To summarize, there were new connection requests to which the app responded. However, none of those responses made it back to the client for 10 minutes. As far as I can tell, this is a really bad thing that just happened. If it was 1 minute and recovery, it’s all good. But 10 minutes is something that is tough to brush off. And if it just happened to me, you can bet it is happening elsewhere and is not being reported.

I would suggest continuing to debug by looking at the traffic going out from the proxy to the client. We already know that existing websocket connections were working, so we can rule out some types of networking issues. That leaves two spots as far as I can tell:

  1. Did the response from the app make it back to the proxy?
  2. Did the proxy send a response back to the client?
  3. A myriad of other networking issues that I would rather not contemplate.

Update: editing for additional clarity

@tj1 we see no indication of issues in our proxies. Can you explain what those logs mean? I’m having a hard time gleaning any meaning from them.

Hmmm…ok. I should do a better job of communication.

The logs from 18:15 - 18:22 are all new connection requests that were made to uri “/” that were received and processed correctly by fcb5e54 . However, none of these responses made it back to the downstream client (firefox, chrome, curl). The downstream clients were laptop and remote vps’s aka. tested from multiple locations.

Existing websocket connections to fcb5e54 were working correctly.

For the logs listed, if you are seeing those requests being processed correctly by the proxy, that would leave a myriad of networking weirdness which I’m not even sure can be monitored.

As far as I can tell the request went:

  1. Client
  2. Established connection to proxy
  3. Proxy routed to fcb5e54
  4. fcb5e54 responded.

The next steps I would expect are:
5) Proxy receives response from fcb5e54
6) Proxy returns response to client.
7) Client receives response and closes connection.

Can you or someone confirm that those requests in the logs were seen and returned correctly by the proxy steps 5 and 6? If the problem is at 7, that is yuck.

We don’t log requests through the proxy (there are way too many).

We do log proxy errors, timeouts, etc. We don’t see any proxy generated errors for the app, except for that one failing vm in Amsterdam.

What happened when you were receiving a response? Did you get an error or timeout or something else?

I glanced at your metrics and it looks like the connection counts shot up on those VMs around that time. Are you sure you weren’t hitting soft limits? Soft limits in Seattle will actually send connections to other regions.

Gah. Well, I really hope this is the tail of a tail of a tail. I don’t envy the job of building a platform since any tiny issue has an inordinate blast radius. Not sure how you’d find out if you don’t log some percentage of the queries. Otherwise, all you got is random user reports which may be of suspect reliability. If there is even a report at all.

Semi-retired now, but I think the last time I quit tech I was contemplating opening a small tea shop instead. I’m a big fan of fly, so may you have the blessing of more patience.

Hanging response. I was trying from different machines, so I don’t recall if any of the requests officially timed out or not. I canceled and retried from most locations as I was trying to figure out what was happening.

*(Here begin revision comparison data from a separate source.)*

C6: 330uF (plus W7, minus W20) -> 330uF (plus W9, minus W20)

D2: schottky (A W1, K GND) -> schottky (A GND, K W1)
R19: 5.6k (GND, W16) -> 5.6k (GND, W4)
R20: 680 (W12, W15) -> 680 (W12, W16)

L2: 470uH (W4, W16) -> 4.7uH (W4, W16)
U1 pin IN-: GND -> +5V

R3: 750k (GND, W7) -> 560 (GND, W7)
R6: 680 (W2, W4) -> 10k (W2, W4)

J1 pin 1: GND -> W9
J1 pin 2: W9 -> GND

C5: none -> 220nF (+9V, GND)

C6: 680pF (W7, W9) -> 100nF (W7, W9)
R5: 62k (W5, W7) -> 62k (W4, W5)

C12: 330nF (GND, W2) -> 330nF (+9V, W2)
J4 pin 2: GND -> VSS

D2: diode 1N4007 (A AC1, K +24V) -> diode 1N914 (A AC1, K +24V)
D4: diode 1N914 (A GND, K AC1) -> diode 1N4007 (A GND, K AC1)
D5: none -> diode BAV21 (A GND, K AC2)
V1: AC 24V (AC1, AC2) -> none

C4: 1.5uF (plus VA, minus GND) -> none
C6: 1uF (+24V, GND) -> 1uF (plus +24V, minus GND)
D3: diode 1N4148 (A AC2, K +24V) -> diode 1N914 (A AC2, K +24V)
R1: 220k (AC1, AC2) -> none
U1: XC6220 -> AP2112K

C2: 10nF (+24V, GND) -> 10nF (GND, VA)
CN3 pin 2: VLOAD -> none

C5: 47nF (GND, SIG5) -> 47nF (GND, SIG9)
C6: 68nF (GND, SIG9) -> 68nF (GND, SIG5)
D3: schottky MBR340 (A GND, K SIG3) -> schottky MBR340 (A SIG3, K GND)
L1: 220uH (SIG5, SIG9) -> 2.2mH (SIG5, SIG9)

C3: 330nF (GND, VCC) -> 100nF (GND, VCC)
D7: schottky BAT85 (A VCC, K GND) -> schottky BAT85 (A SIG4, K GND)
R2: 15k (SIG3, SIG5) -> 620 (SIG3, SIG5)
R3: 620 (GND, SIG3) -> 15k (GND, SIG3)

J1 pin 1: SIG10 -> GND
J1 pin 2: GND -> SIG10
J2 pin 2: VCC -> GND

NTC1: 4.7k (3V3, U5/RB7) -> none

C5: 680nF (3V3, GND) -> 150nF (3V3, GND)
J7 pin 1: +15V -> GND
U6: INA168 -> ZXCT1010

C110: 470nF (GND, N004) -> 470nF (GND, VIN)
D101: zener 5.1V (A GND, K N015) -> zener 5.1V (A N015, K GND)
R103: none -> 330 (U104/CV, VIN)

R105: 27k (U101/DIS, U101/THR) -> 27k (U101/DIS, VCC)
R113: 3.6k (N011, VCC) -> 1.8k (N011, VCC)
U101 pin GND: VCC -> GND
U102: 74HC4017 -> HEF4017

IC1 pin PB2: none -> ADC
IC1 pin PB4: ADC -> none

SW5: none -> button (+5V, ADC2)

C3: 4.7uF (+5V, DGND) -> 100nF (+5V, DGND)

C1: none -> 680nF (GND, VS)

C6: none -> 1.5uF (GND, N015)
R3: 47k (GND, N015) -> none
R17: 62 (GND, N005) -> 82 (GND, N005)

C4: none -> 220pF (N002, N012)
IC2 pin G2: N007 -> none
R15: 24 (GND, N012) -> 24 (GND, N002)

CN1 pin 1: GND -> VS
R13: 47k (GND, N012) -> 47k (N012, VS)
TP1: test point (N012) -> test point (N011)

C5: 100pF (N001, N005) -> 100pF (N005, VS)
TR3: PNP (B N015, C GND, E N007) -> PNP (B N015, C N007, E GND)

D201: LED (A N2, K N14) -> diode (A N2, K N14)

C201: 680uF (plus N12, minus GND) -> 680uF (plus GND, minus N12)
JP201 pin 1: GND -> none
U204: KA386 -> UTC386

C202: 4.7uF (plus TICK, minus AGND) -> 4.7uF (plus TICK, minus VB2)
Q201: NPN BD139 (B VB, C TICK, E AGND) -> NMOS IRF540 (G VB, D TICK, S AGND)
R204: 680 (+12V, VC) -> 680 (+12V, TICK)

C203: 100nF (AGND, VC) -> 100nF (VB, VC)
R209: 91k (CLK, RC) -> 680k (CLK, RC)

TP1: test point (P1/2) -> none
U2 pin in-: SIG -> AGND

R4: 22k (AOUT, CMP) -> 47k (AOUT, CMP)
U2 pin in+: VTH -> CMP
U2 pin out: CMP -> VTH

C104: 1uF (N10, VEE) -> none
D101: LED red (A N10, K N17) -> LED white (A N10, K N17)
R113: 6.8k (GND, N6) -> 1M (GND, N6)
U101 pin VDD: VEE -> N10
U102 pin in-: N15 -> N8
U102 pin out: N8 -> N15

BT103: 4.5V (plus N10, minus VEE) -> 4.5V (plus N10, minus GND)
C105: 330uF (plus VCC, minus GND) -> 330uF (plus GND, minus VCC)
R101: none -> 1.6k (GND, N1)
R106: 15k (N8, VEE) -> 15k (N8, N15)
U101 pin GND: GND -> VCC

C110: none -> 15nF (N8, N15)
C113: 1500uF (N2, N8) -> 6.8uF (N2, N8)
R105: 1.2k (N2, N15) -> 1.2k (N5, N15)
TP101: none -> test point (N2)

Nah, I redeployed a new environment last night in preparation for a cutover. When this happened I had autoscale off, a count of 2, maybe 5-10 open connections, and soft-limit is set to 45. After recovery, I looked thru all the logs made the post.

I think soft-limits/hard-limits are also a red-herring. At the end of the day, client sent a request, it was received on the app server and the response was never received by the client. Not sure what role the limits will play. I cancelled most of the requests, so there should be some connection resets on the proxy metrics if those are being measured.

Afterwards, I saw that @wjordan had deployed a change to how connections were being counted for websockets, so I figured I should re-test if autoscaling still works as I expected it to (yes, it does).